I get it, too; I’m a mom and I’m a ministry leader who has been hurt. It’s easy to keep those we truly know closest. And if my son grew up and wanted to work with me, I’d be thrilled!

The Dangers of Nepotism

But nepotism is dangerous and we must be careful. Here are a few reasons why:

Nepotism hurts people in the process.

When a leader promotes family over faithfulness, people get hurt. I've experienced this and I’ve talked to so many who have as well. Nepotism leaves grief and even trauma in its wake. Family is important, yes, but we must remember that we are all part of a bigger family in God's Kingdom. You have brothers and sisters not tied to your blood, but to Christ’s blood. Let’s be careful not to hurt our adopted family for the sake of comfortability or familiarity with our earthly family.

There’s less diversity in language and ideas.

A danger of nepotism is that it creates an echo chamber for your ministry. And within this limitation, there is less creativity. Less flow of ideas and thoughts that can serve the ministry well. But also less people challenging sin or bad calls they see in the senior leadership—less accountability. When we only surround ourselves with family, particularly in a professional environment, we risk losing diversity and the benefit of “iron sharpens iron” within the ministry.

The best people for the job aren’t in place and the ministry suffers.

If a family member is indeed the most qualified and best fit for the job, then that’s a wonderful place to be in. But this isn’t always the case. When we lean into nepotism, we miss getting the best person for that role and this can drastically affect the ministry. Blood doesn’t qualify or even equip; experience and calling do. 

At this point you may be thinking: it happened in the Bible and God doesn’t directly call it out. That’s true. But there were also a whole lot of family practices going on back then that aren’t beneficial. In the New Testament, we see a slightly different picture.

James 2 tells us “My brothers, show no partiality as you hold the faith in our Lord Jesus Christ, the Lord of glory...But if you show partiality, you are committing sin and are convicted by the law as transgressors” (verse 1,9).

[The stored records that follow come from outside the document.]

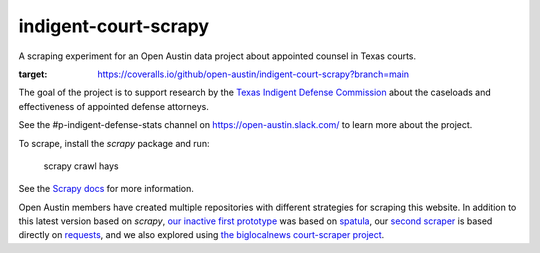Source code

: indigent-court-scrapy
=====================

A scraping experiment for an Open Austin data project about appointed counsel in Texas courts.

.. image:: https://coveralls.io/repos/github/open-austin/indigent-court-scrapy/badge.svg?branch=main
:target: https://coveralls.io/github/open-austin/indigent-court-scrapy?branch=main

.. image:: https://github.com/open-austin/indigent-court-scrapy/actions/workflows/python-package.yml/badge.svg
    :target: https://github.com/mscarey/indigent-court-scrapy/actions
    :alt: GitHub Actions Workflow

The goal of the project is to support research by
the `Texas Indigent Defense Commission <tidc.texas.gov>`_ about the caseloads and effectiveness of appointed
defense attorneys.

See the #p-indigent-defense-stats channel on https://open-austin.slack.com/ to learn more
about the project.

To scrape, install the `scrapy` package and run:

    scrapy crawl hays

See the `Scrapy docs <http://doc.scrapy.org/en/latest/topics/tutorial.html>`_ for more information.

Open Austin members have created multiple repositories with different strategies for scraping this
website. In addition to this latest version based on `scrapy`,
`our inactive first prototype <https://github.com/open-austin/indigent-defense-scraper>`_ was based on
`spatula <https://github.com/jamesturk/spatula>`_, our `second scraper <https://github.com/derac/hays-scraper>`_
is based directly on `requests <http://docs.python-requests.org/en/latest/>`_, and we also explored
using `the biglocalnews court-scraper project <https://github.com/biglocalnews/court-scraper>`_.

James is referring to judgments based on wealth and appearance but I submit this same spirit carries over into all forms of partiality.

God shows no partiality so why do we? 

Do I believe that this one little post will bring down the oftentimes unjust practice of nepotism? No. But maybe it will ignite a thought or bring pause to the act in a few leaders. 

Family members are wonderful people and a child who loves God is truly a blessing to a parent. I only ask those leaders reading this that you consider who you bring to the table. Your spouse and children are easy additions but they may not be the best—nor God’s choice—for the roles you are responsible to fill in partnership with God’s vision for the ministry.

I also encourage ministry leaders across the globe to embrace those who aren’t tied to a family member. Give opportunities to those others might not, especially women. It’s not okay that the few women getting opportunities to lead are often family members. God calls women to ministry who are not a sister, wife, or daughter. 

In closing, I address the walking wounded who have been overlooked and forgotten in the rise to success of a leader’s family member. I’m sorry you were made to feel that way. You are valuable and have a purpose in the Kingdom. He still has a plan for you, you know. Trust that He can and will redeem all things for good.

P.S. Let me clarify that a woman serving in ministry who is married or related to a man in leadership can certainly be qualified for the position. I don’t want to negate the fact that many serving are called and gifted by God to teach and lead! And I think it’s beautiful when couples and families serve together. But let’s be open to the possibility that their giftings and calling might also not be on the stage; maybe it looks different than the man’s role. That’s all. And perhaps there are others in your church God wants to raise up!